***** PROVIDED INFORMATION

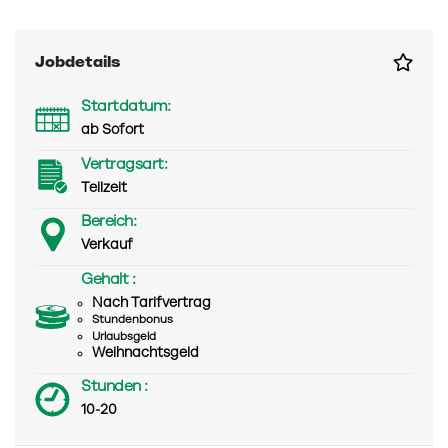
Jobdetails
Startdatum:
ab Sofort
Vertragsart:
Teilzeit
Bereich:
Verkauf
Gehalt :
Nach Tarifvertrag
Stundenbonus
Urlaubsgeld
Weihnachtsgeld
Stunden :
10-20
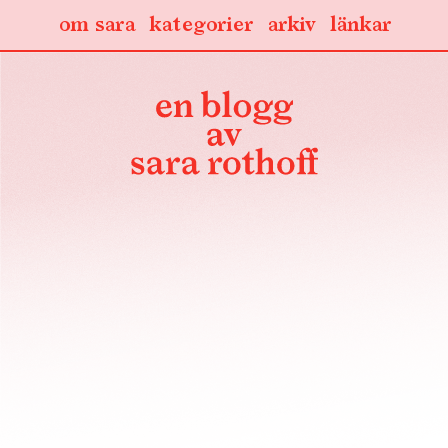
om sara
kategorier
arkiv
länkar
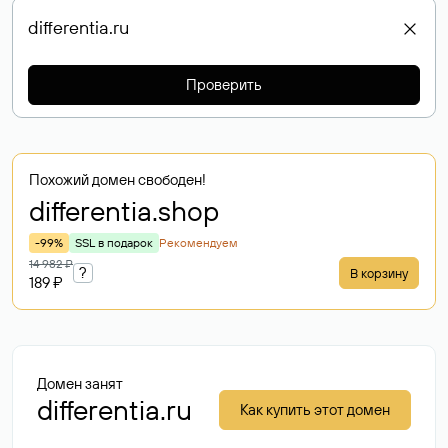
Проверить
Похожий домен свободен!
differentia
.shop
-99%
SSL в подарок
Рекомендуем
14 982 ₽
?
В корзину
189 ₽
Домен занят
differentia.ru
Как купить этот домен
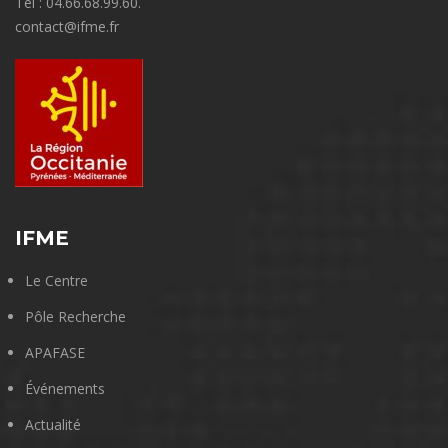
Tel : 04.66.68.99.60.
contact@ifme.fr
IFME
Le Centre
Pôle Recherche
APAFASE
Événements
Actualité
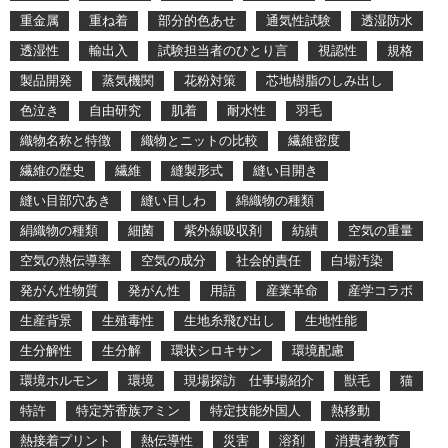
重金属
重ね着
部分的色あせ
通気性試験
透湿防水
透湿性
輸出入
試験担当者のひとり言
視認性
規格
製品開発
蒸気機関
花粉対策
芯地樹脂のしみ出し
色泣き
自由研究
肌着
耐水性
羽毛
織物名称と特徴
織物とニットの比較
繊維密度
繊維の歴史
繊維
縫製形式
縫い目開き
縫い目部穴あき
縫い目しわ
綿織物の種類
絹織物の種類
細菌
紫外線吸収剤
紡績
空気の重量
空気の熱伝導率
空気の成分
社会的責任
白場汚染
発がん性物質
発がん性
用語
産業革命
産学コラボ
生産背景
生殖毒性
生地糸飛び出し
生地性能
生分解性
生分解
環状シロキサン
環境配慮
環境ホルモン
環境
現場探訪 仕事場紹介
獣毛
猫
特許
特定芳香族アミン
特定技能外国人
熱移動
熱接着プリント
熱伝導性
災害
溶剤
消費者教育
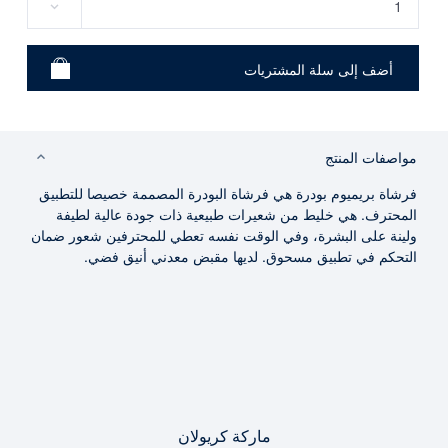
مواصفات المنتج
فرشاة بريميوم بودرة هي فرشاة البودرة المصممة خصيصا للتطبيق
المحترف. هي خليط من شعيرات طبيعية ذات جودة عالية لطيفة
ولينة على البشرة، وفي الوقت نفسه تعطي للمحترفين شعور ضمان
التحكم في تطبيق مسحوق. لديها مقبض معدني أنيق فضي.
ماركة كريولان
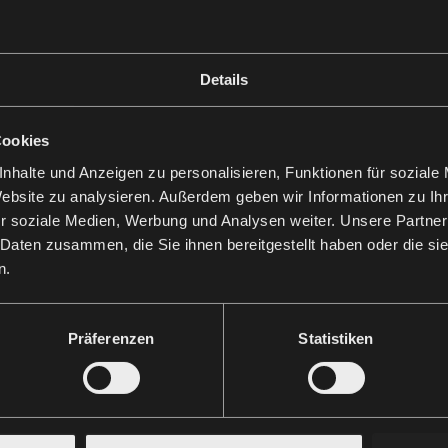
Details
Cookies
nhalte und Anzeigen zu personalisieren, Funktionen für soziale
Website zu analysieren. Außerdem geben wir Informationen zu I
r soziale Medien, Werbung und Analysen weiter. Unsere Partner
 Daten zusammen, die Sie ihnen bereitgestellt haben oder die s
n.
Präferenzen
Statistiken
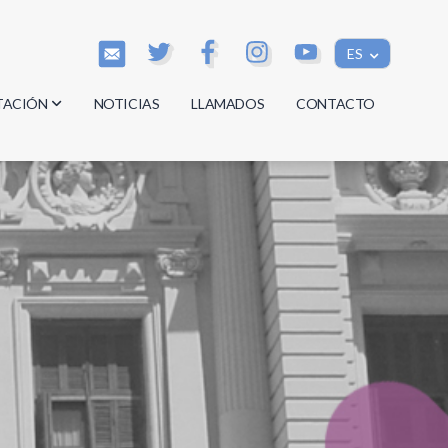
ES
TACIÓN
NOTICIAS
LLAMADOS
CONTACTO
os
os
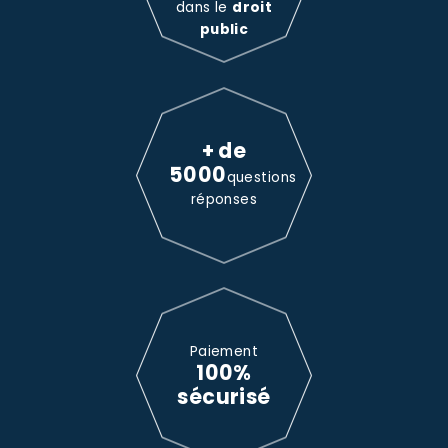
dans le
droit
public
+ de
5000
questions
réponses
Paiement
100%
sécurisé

**********
***** PROVIDED INFORMATION

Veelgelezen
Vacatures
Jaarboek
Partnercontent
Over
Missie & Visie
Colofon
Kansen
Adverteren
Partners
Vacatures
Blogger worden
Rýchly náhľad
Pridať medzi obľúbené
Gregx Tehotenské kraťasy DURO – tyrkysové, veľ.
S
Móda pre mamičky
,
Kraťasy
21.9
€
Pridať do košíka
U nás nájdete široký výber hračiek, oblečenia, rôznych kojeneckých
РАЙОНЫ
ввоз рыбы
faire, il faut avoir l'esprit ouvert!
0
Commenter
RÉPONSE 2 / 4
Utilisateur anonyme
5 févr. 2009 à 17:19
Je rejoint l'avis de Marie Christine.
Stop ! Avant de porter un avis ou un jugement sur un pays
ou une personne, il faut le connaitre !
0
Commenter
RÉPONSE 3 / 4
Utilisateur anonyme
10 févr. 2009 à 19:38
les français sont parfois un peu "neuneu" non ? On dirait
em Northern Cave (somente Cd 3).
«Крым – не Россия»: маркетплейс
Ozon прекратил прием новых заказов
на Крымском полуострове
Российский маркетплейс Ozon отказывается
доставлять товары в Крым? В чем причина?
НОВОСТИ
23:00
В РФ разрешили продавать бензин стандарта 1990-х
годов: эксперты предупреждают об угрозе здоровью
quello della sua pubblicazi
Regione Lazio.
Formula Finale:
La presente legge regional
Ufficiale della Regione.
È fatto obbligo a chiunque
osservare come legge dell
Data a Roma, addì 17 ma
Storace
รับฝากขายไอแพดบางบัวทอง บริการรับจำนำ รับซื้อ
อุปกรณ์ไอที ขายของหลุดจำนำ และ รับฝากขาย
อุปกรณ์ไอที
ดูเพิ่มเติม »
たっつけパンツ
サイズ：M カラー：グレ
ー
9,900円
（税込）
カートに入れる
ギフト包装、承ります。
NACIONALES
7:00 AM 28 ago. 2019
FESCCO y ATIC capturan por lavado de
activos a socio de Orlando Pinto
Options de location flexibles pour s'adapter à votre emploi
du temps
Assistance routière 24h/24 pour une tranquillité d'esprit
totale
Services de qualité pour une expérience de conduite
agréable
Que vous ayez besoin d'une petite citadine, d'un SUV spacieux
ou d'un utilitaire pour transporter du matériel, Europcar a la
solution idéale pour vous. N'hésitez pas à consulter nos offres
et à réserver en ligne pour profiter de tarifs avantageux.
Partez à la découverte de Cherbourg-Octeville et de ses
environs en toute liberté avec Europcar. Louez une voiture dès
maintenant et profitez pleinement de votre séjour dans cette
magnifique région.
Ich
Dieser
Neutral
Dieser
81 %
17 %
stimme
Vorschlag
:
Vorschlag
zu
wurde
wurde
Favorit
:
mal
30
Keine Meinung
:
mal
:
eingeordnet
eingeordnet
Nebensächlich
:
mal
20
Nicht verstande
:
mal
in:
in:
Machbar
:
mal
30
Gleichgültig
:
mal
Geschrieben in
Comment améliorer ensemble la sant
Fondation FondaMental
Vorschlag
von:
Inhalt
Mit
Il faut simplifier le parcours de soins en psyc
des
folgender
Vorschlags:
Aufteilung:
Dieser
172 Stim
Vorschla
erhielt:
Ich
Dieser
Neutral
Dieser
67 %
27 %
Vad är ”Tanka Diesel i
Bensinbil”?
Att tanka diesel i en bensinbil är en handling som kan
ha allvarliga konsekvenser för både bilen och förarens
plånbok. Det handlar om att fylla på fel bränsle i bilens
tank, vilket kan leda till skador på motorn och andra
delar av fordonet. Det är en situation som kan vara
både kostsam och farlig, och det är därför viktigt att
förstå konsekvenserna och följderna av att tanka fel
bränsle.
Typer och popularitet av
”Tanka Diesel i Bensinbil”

**********

### WORK ORDER
Of the entries listed above, reproduce only the lines starting at the line containing "Móda pre mamičky" and ending at the line containing "Je rejoint l'avis de Marie Christine.". Include both, exactly as they stand.

### WRITTEN ANSWER
Móda pre mamičky
,
Kraťasy
21.9
€
Pridať do košíka
U nás nájdete široký výber hračiek, oblečenia, rôznych kojeneckých
РАЙОНЫ
ввоз рыбы
faire, il faut avoir l'esprit ouvert!
0
Commenter
RÉPONSE 2 / 4
Utilisateur anonyme
5 févr. 2009 à 17:19
Je rejoint l'avis de Marie Christine.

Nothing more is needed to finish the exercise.